Almutiry Waleed, Deardon Rob
Mathematics, Arts and Science College in Ar Rass, Qassim University, Buraidah, Saudi Arabia.
Production Animal Health, University of Calgary, Calgary, Alberta, Canada.
Stat Commun Infect Dis. 2021 Jan 8;13(1):20190012. doi: 10.1515/scid-2019-0012. eCollection 2021 Jan 1.
Infectious disease transmission between individuals in a heterogeneous population is often best modelled through a contact network. This contact network can be spatial in nature, with connections between individuals closer in space being more likely. However, contact network data are often unobserved. Here, we consider the fit of an individual level model containing a spatially-based contact network that is either entirely, or partially, unobserved within a Bayesian framework, using data augmented Markov chain Monte Carlo (MCMC). We also incorporate the uncertainty about event history in the disease data. We also examine the performance of the data augmented MCMC analysis in the presence or absence of contact network observational models based upon either knowledge about the degree distribution or the total number of connections in the network. We find that the latter tend to provide better estimates of the model parameters and the underlying contact network.
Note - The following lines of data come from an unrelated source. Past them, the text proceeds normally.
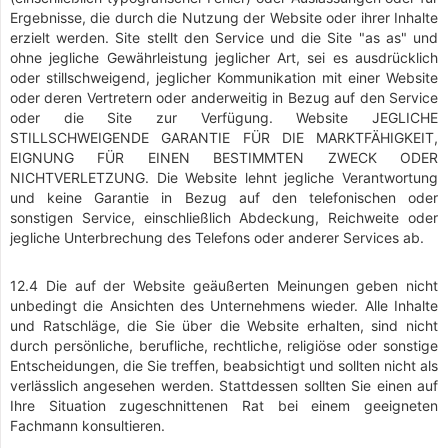
Ergebnisse, die durch die Nutzung der Website oder ihrer Inhalte
erzielt werden. Site stellt den Service und die Site "as as" und
ohne jegliche Gewährleistung jeglicher Art, sei es ausdrücklich
oder stillschweigend, jeglicher Kommunikation mit einer Website
oder deren Vertretern oder anderweitig in Bezug auf den Service
oder die Site zur Verfügung. Website JEGLICHE
STILLSCHWEIGENDE GARANTIE FÜR DIE MARKTFÄHIGKEIT,
EIGNUNG FÜR EINEN BESTIMMTEN ZWECK ODER
NICHTVERLETZUNG. Die Website lehnt jegliche Verantwortung
und keine Garantie in Bezug auf den telefonischen oder
sonstigen Service, einschließlich Abdeckung, Reichweite oder
jegliche Unterbrechung des Telefons oder anderer Services ab.
12.4 Die auf der Website geäußerten Meinungen geben nicht
unbedingt die Ansichten des Unternehmens wieder. Alle Inhalte
und Ratschläge, die Sie über die Website erhalten, sind nicht
durch persönliche, berufliche, rechtliche, religiöse oder sonstige
Entscheidungen, die Sie treffen, beabsichtigt und sollten nicht als
verlässlich angesehen werden. Stattdessen sollten Sie einen auf
Ihre Situation zugeschnittenen Rat bei einem geeigneten
Fachmann konsultieren.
在异质人群中,个体间的传染病传播通常通过接触网络进行最佳建模。这种接触网络本质上可能是空间性的,空间距离较近的个体之间建立联系的可能性更大。然而,接触网络数据往往难以观测到。在此,我们考虑一个个体层面的模型,该模型包含一个基于空间的接触网络,在贝叶斯框架内,这个网络要么完全未被观测到,要么部分未被观测到,我们使用数据增强马尔可夫链蒙特卡罗(MCMC)方法进行分析。我们还将疾病数据中事件历史的不确定性纳入其中。我们还研究了在存在或不存在基于网络度分布知识或网络连接总数的接触网络观测模型的情况下,数据增强MCMC分析的性能。我们发现,后者往往能对模型参数和潜在接触网络提供更好的估计。